What you will do:
Only a number is wanted here, namely how many lines of the data contain the string "Example".

Stored data:
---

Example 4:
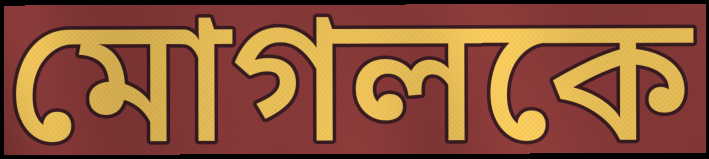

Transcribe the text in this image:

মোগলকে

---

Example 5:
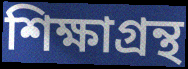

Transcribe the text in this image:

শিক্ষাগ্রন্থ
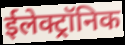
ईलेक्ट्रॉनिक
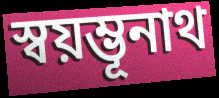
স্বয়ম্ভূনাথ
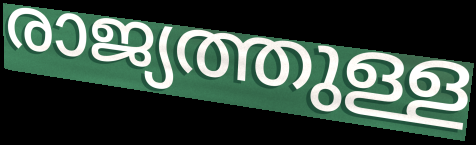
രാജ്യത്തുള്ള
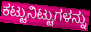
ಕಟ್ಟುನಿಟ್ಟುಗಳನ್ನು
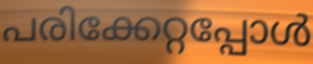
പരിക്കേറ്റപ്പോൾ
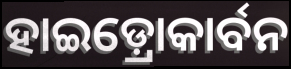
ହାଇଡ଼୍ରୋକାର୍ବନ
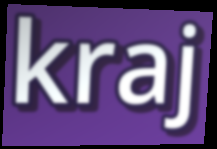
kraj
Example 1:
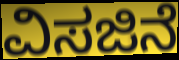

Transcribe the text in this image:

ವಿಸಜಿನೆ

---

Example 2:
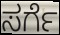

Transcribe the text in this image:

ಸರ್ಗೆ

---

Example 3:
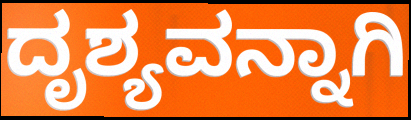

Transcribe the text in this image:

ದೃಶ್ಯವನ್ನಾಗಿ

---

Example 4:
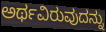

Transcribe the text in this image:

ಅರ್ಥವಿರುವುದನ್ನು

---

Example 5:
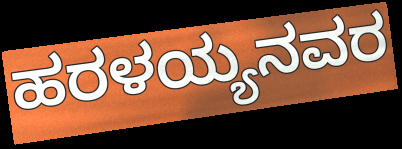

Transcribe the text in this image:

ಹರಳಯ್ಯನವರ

Final answer:
7